Weren't you the one who mentioned the genetic part of Jewishness??? My friends are Jewish by race and Christian in their faith. You are not correct in defining Messianic Jews as modern-day Pharisees who are looking for the Messiah to come one day. They are people who were born Jewish (race and religion) and have converted to Chrisianity from Judaism. They believe that Jesus Christ (Yeshua Hamashiach) is the true Messiah. There are several on FR that post from time to time. Ask them.
As far as a Muslim becoming a Jew or Christian, of course they couldn't because Muslim is a Religion not a race. Can an Arab be Muslim or Jewish or Christian? Yes. See the diff?
Sure. There are Jews who are actually racially Semitic, i.e. genetically related to the Hebrews, and all other Semitic peoples. But, according to the Jewish law, you are a Jew if your mother is Jewish. The genes don't matter, be they father's or mother's! It's the mother's "Jewishness" that matters.
The mother, for all you know, could be a convert to Judaism who could be genetically completely unrelated to anything Semitic. The "Jewishness" of the mother (whatever the criteria) is somehow indelibly "imparted" to her children so they are all born "Jewish."
Is being "Jewish" an ethnic or religious or national issue? I guess, it depends what suits you (or what will give you a visa out of the country you don't want t live in).
According to the Society of Humanistic Judaism" [all emphasis are mine] "There is no single way to be Jewish..." [surprise!]. The Society affirms that "Secular Humanistic Jews encourage and support activities that promote the continued development of Jewish identity." (which by their own admission is an elusive concept). However, it all basically boils down to "a deep attachment to the state of Israel, its culture, and its people."

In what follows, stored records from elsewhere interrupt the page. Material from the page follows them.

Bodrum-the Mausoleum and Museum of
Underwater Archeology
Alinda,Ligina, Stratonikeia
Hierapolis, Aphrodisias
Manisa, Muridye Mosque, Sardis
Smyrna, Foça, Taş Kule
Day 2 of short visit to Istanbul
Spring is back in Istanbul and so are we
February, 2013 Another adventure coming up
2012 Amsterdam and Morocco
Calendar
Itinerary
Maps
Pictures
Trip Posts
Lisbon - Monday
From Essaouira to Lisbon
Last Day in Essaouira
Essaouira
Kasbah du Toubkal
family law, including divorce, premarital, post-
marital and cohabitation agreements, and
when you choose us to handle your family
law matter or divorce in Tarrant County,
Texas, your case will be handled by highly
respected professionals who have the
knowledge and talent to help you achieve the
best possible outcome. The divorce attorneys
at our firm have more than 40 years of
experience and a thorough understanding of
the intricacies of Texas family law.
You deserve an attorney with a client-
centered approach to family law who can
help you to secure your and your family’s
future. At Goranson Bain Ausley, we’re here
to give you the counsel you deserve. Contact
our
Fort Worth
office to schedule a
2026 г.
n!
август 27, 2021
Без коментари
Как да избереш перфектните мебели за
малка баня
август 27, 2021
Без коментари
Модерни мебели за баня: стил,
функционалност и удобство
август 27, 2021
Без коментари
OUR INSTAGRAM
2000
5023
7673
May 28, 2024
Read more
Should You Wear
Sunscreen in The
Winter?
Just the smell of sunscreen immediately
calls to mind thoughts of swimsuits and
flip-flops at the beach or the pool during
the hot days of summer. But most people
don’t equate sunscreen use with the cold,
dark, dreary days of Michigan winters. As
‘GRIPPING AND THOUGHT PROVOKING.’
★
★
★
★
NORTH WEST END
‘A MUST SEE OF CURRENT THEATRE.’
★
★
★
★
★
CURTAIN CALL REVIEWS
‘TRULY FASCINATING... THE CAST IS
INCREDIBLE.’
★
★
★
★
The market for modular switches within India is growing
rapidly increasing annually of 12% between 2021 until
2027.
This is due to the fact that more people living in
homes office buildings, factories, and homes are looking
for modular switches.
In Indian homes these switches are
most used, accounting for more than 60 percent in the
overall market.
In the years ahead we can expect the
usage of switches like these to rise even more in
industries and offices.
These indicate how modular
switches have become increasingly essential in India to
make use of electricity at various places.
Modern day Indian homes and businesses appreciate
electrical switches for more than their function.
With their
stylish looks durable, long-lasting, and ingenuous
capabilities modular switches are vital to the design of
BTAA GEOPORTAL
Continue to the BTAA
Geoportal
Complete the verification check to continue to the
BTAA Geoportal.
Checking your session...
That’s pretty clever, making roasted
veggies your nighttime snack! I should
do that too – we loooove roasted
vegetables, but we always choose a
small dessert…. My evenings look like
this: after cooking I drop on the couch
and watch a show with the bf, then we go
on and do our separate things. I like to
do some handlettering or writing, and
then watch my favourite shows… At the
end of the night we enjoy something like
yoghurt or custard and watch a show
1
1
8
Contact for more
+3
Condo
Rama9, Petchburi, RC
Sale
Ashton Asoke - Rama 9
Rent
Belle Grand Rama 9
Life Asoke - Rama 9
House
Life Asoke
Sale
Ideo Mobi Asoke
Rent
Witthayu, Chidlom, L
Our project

Furthermore, the source states "Secular Humanistic Jews make no distinction of any kind among Jews who, regardless of parentage, have chosen to identify with the Jewish people."
Yet being a Muslim or a Christian prevents you from being considered Jewish in Israel or by the Jewish Community at large. The Israeli Law of Return is a law that grants immigration rights only to the Jews without a prior naturalization process; that is to those individuals who "fit" the official (rabbinical) definition of "Jewishness." The Law simply states that "any Jew may come to Israel and become a citizen without undergoing naturalization."
Specifically, zionism-israel.com's Ami Isseroff explains that "Israel's immigration policy is not racist or separatist. In common with many other countries, it gives precedence to its own absent nationals."
So, Israel treats Jewishness as an inherent nationality (that is a matter of choice), independent of where you were born or how many generations have passed. Others treat it as a religious affiliation, and others yet as a racial/ethnic quality. [covering all the bases, I guess...]
As for Messianic Jews, they are a periphery, embraced only by such Christian groups as the Presbyterian Church [sic] (U.S.A.) which for a long time was in "communion" with Avodat Yisrael. Messianic "Jews" are Protestants in disguise with Jewish terminology and Jewish-sounding names. Their aim, of course is to "save" as many Jews by converting them to Jeezuhs.
Jasom Baysee, a pastor of Shady Grove United Methodist Church in Providence, North Carolina, writes in The Christian Century "If there is anything about which all four branches of Judaism in the U.S. (Orthodox, Conservative, Reform and Reconstructionist) agree, it is that one cannot be both Jewish and Christian at the same time."
If you are going to be a religious (observant) Jew, you cannot worship any other God except the YHWH of the Old Testament. The Jewish messiah is not a divine person. That automatically disqualifies Jesus as a possible Jewish messiah. The idea that the messiah is a divine person is a Christian innovation that was rejected, along with all Christian books, by the rabbis in Jamnia at the end of the first century AD.
Messianic (Apocalyptic) Jews of the 2nd century BC (Pharisees and Essenes) expected a messiah to be a mortal warrior-king (there are 7 OT determined requirements for a messiah and Jesus meets only one, being Jewish). As such a messiah for the Jews is not an incarnate God-man who, together with the Father and the Spirit is worshipped and glorified. That is heresy in Judaism across all sects.
So, they cannot deny that someone "born" Jewish is Jewish by Law, but if they worship any other deity (and no, the Jews do not think Christians and Muslims worship the same God as the Jews, because then they would have to admit that Christ is God and Allah is God, which they won't!), they are no longer Jewish, but apostates no different than all the other Jews who worshipped false gods in the past.